Hochwasserlage im Landkreis Rostock entspannt sich
Danke an alle Einsatzkräfte der Freiwilligen Feuerwehren und des Technischen Hilfswerks
Die Hochwasserlage im Landkreis Rostock infolge des Tauwetters entspannt sich zunehmend. Seit Freitag, dem 20. Februar, verzeichneten die Freiwilligen Feuerwehren des Landkreises insgesamt 275 Einsätze. Die Einsatzkräfte waren insbesondere mit dem Abpumpen von Wasser, der Sicherung von Gebäuden sowie der Kontrolle kritischer Infrastruktur beschäftigt.
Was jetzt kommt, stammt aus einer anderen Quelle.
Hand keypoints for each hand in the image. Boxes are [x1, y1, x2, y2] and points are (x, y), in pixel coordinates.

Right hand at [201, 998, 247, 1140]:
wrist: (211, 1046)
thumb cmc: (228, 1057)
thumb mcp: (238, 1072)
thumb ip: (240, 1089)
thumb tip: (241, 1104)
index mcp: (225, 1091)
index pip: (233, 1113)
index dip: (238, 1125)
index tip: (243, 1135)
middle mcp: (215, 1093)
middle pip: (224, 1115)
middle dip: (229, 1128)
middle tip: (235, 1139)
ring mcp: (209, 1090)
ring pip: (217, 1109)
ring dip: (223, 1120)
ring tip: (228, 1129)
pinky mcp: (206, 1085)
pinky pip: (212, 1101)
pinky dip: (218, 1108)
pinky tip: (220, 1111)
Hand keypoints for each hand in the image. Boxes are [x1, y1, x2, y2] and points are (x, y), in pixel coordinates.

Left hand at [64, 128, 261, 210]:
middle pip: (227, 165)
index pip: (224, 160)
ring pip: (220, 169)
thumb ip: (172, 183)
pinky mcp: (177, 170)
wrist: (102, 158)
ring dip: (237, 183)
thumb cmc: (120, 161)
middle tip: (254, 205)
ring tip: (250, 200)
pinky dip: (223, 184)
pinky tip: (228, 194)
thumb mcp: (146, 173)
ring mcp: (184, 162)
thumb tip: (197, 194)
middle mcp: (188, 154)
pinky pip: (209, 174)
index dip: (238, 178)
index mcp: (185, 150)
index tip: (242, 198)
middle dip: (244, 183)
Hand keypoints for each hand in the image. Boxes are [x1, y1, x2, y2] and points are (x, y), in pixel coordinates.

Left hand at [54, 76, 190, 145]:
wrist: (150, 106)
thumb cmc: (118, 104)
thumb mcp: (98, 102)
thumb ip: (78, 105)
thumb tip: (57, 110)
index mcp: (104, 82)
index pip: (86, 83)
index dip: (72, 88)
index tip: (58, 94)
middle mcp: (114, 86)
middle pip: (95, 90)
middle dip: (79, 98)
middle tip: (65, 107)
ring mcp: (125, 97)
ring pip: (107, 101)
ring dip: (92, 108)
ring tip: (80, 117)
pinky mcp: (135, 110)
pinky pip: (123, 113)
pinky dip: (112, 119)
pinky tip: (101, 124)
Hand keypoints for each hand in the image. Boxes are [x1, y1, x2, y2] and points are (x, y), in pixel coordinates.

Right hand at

Aktuell sind am Umspannwerk in Bentwisch weiterhin Wasserpumpen der Feuerwehr im Einsatz. Dort liegt der Wasserstand noch etwa 1,20 Meter über dem Normalniveau. Die Pumpen laufen seit Sonntagabend, dem 22. Februar, um 21.30 Uhr, um das Wasser kontinuierlich abzuleiten.
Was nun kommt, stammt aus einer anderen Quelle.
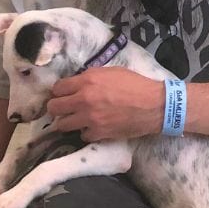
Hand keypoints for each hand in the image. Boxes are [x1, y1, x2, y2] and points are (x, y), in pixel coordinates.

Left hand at [46, 67, 164, 141]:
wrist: (154, 105)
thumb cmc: (136, 85)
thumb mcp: (111, 71)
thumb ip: (91, 76)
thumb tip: (77, 82)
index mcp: (87, 81)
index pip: (58, 88)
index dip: (58, 92)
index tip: (62, 95)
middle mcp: (84, 100)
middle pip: (54, 107)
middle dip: (56, 108)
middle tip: (63, 109)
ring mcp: (89, 118)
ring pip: (62, 125)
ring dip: (67, 122)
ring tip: (75, 120)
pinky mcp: (98, 133)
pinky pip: (82, 136)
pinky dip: (86, 132)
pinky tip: (93, 128)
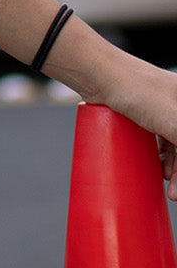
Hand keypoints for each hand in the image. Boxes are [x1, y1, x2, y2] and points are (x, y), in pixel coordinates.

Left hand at [90, 53, 176, 201]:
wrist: (97, 74)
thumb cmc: (137, 90)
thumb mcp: (173, 121)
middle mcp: (176, 98)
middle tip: (174, 192)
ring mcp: (161, 103)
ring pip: (174, 141)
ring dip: (174, 166)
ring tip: (167, 184)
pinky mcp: (143, 108)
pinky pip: (160, 135)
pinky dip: (161, 154)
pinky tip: (159, 168)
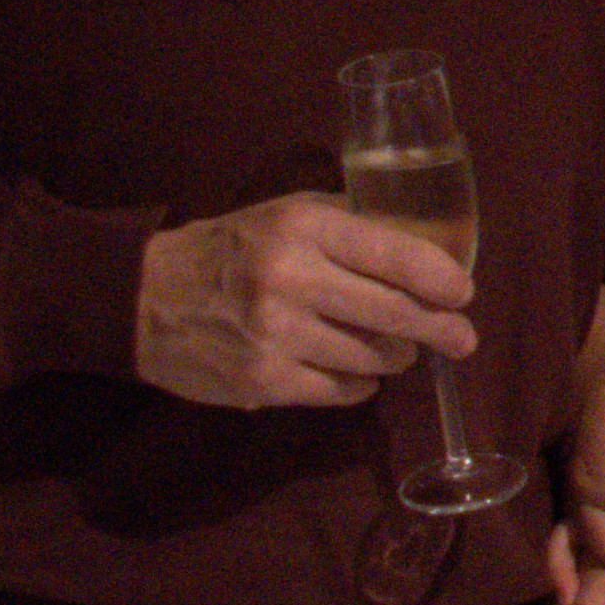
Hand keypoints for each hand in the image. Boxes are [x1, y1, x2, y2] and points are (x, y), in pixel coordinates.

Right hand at [135, 194, 474, 409]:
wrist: (141, 298)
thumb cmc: (230, 249)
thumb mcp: (286, 214)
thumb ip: (351, 225)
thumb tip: (430, 247)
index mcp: (303, 227)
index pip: (398, 256)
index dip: (443, 280)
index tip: (463, 294)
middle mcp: (292, 278)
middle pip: (396, 314)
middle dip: (439, 330)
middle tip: (461, 339)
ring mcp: (277, 334)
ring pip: (374, 357)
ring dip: (393, 356)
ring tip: (393, 349)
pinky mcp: (263, 381)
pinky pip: (343, 390)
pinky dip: (358, 383)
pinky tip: (353, 371)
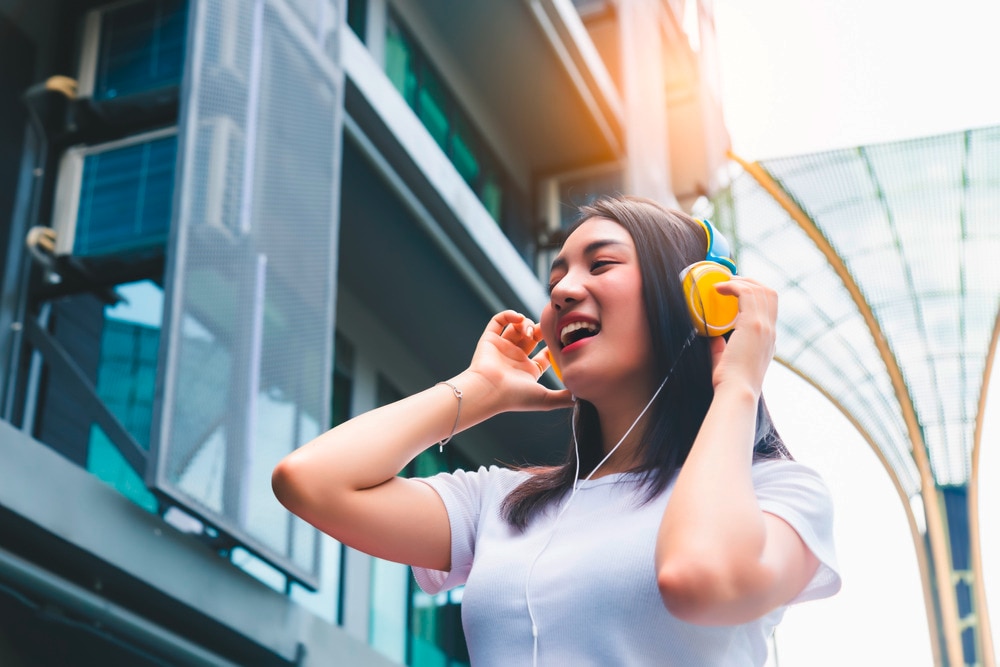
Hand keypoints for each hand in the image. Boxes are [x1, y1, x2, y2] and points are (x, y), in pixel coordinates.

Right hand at [465, 310, 573, 412]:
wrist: (489, 391)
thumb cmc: (515, 397)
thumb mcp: (546, 399)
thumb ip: (565, 398)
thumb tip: (583, 397)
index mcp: (528, 372)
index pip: (544, 356)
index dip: (552, 346)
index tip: (560, 340)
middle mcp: (515, 359)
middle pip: (531, 338)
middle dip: (539, 331)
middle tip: (545, 329)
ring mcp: (502, 348)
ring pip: (516, 328)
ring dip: (525, 324)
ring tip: (529, 331)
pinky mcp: (489, 340)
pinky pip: (498, 321)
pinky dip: (508, 315)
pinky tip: (518, 318)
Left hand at [707, 278, 776, 395]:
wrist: (737, 391)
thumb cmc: (730, 381)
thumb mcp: (727, 359)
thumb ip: (722, 347)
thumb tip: (713, 337)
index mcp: (768, 339)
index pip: (769, 307)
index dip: (755, 293)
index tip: (737, 290)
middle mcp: (770, 330)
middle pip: (769, 293)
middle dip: (750, 281)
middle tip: (730, 280)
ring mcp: (764, 326)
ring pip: (760, 290)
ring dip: (741, 281)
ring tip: (723, 282)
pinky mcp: (754, 325)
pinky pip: (746, 294)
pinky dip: (733, 286)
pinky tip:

Unterstützung erhielten die Feuerwehren vom Technischen Hilfswerk (THW). Die Einsatzkräfte des THW waren ebenfalls mit Pumptechnik vor Ort und füllten insgesamt rund 14 Tonnen Sand in Sandsäcke. Diese wurden gezielt eingesetzt, um Gebäude zu sichern und das Eindringen von Wasser zu verhindern.
Viele der zuvor gesperrten Straßen im Landkreis sind inzwischen wieder freigegeben. Die allgemeine Lageentwicklung ist positiv, und die Situation stabilisiert sich weiter.
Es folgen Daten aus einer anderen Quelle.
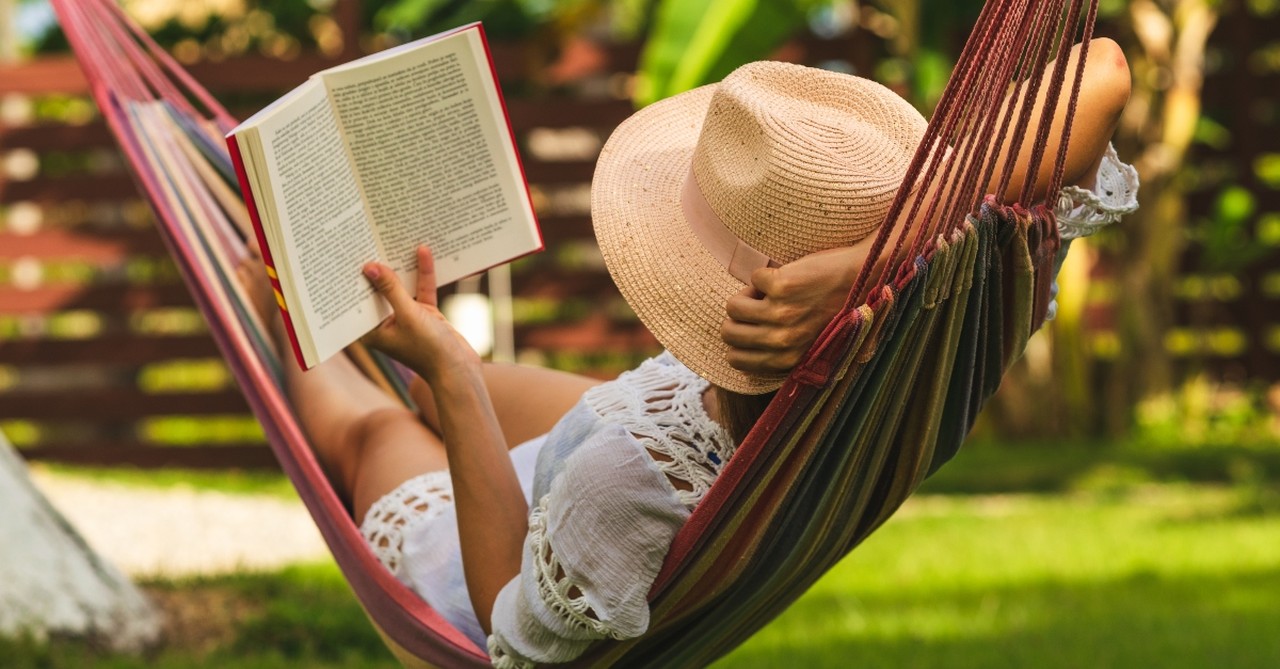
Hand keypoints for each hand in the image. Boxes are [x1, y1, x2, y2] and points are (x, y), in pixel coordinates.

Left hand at [361, 245, 479, 383]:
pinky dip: (423, 274)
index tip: (350, 253)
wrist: (460, 371)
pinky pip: (421, 290)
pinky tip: (423, 252)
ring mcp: (407, 319)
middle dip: (380, 268)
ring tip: (396, 240)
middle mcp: (387, 324)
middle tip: (371, 239)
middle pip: (380, 290)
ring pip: (403, 287)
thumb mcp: (409, 315)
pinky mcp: (426, 315)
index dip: (355, 278)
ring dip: (403, 268)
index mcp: (372, 331)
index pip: (359, 300)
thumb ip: (391, 290)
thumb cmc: (429, 350)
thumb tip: (371, 267)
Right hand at [721, 239, 878, 374]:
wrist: (863, 278)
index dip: (738, 340)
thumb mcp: (812, 345)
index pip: (736, 360)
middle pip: (729, 333)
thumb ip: (783, 355)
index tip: (751, 327)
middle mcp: (783, 341)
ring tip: (770, 291)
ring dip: (748, 294)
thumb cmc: (839, 311)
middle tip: (757, 306)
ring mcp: (781, 313)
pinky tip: (786, 276)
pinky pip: (754, 278)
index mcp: (788, 360)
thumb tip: (741, 352)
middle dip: (738, 317)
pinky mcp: (782, 286)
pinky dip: (766, 274)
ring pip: (734, 306)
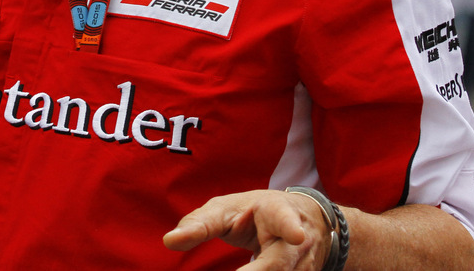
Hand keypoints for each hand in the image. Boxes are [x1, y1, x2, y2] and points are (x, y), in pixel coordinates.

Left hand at [163, 189, 330, 270]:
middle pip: (279, 264)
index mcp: (279, 212)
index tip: (295, 235)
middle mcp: (298, 241)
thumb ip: (200, 224)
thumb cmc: (256, 212)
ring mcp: (305, 264)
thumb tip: (169, 241)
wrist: (301, 221)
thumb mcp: (227, 209)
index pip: (286, 219)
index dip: (291, 228)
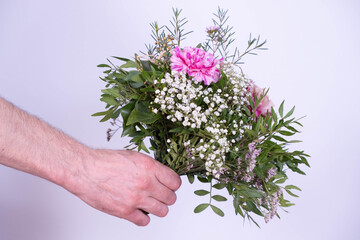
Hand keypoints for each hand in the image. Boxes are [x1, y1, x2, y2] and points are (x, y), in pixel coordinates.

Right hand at [65, 149, 180, 225]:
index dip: (173, 184)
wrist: (85, 170)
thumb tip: (162, 176)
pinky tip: (138, 210)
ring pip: (162, 211)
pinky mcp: (125, 212)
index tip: (170, 185)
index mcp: (149, 167)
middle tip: (159, 194)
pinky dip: (143, 217)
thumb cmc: (105, 161)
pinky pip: (144, 221)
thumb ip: (150, 167)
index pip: (175, 182)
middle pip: (171, 198)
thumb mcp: (134, 156)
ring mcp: (136, 199)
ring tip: (150, 203)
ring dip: (158, 208)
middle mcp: (146, 183)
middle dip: (167, 196)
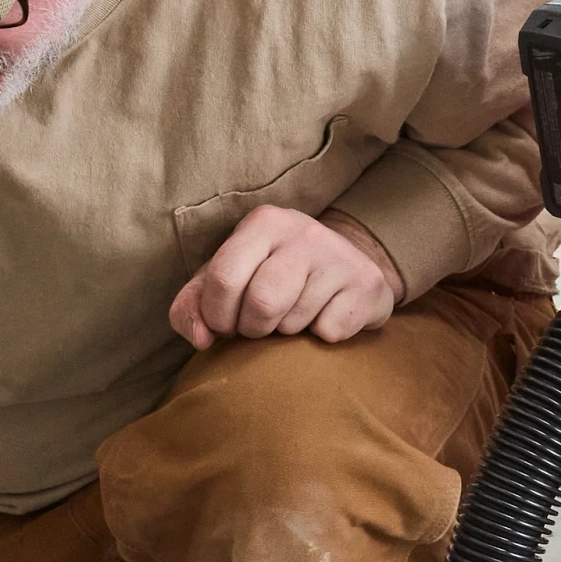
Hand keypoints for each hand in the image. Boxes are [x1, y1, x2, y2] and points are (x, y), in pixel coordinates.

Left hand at [171, 204, 400, 349]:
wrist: (345, 267)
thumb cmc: (270, 276)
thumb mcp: (228, 279)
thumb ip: (193, 305)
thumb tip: (201, 338)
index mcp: (263, 223)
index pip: (223, 278)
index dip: (217, 316)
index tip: (225, 324)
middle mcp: (303, 231)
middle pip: (262, 304)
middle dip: (253, 329)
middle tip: (260, 325)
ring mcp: (339, 256)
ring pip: (295, 323)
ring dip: (287, 333)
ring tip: (294, 314)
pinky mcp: (367, 285)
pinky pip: (329, 333)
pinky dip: (320, 337)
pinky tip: (325, 316)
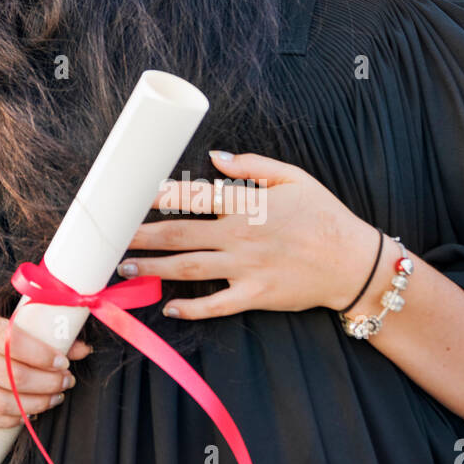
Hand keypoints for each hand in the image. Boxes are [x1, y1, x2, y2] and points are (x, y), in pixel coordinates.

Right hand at [0, 314, 92, 428]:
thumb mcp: (12, 324)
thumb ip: (45, 335)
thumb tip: (81, 349)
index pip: (12, 343)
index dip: (42, 356)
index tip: (64, 363)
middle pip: (11, 376)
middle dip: (47, 383)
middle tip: (65, 382)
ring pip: (0, 402)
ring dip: (34, 404)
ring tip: (54, 398)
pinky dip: (10, 420)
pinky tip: (29, 413)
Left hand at [117, 150, 378, 319]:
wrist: (353, 261)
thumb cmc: (324, 216)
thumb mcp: (294, 178)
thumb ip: (253, 166)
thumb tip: (215, 156)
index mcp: (248, 205)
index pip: (194, 197)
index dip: (158, 195)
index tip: (131, 195)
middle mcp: (240, 237)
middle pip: (179, 234)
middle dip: (141, 234)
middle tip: (111, 236)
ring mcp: (246, 269)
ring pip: (188, 268)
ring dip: (153, 268)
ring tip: (125, 267)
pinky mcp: (255, 296)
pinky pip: (216, 304)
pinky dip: (191, 308)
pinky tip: (168, 307)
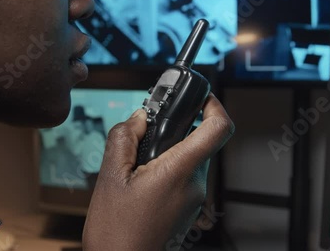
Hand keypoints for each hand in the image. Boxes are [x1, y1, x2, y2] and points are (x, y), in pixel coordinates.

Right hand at [83, 93, 233, 250]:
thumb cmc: (116, 232)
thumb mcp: (110, 177)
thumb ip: (124, 138)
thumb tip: (139, 118)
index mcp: (180, 172)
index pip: (218, 128)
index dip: (214, 105)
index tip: (201, 97)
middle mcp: (195, 185)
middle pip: (200, 141)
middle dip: (176, 129)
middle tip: (148, 130)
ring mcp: (194, 199)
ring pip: (190, 158)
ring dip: (169, 150)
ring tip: (138, 161)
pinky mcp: (188, 208)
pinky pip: (184, 175)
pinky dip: (168, 167)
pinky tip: (141, 179)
Auch mit Blick auf die angekündigten Niederschläge in den kommenden Tagen wird derzeit keine kritische Verschärfung der Lage erwartet. Durch die steigenden Temperaturen über dem Gefrierpunkt kann das Wasser besser versickern und abfließen.
Die Einsatzkräfte der Freiwilligen Feuerwehren sowie des THW bleiben weiterhin wachsam und überwachen die Lage fortlaufend. Wir danken allen Einsatzkräften für ihre Arbeit.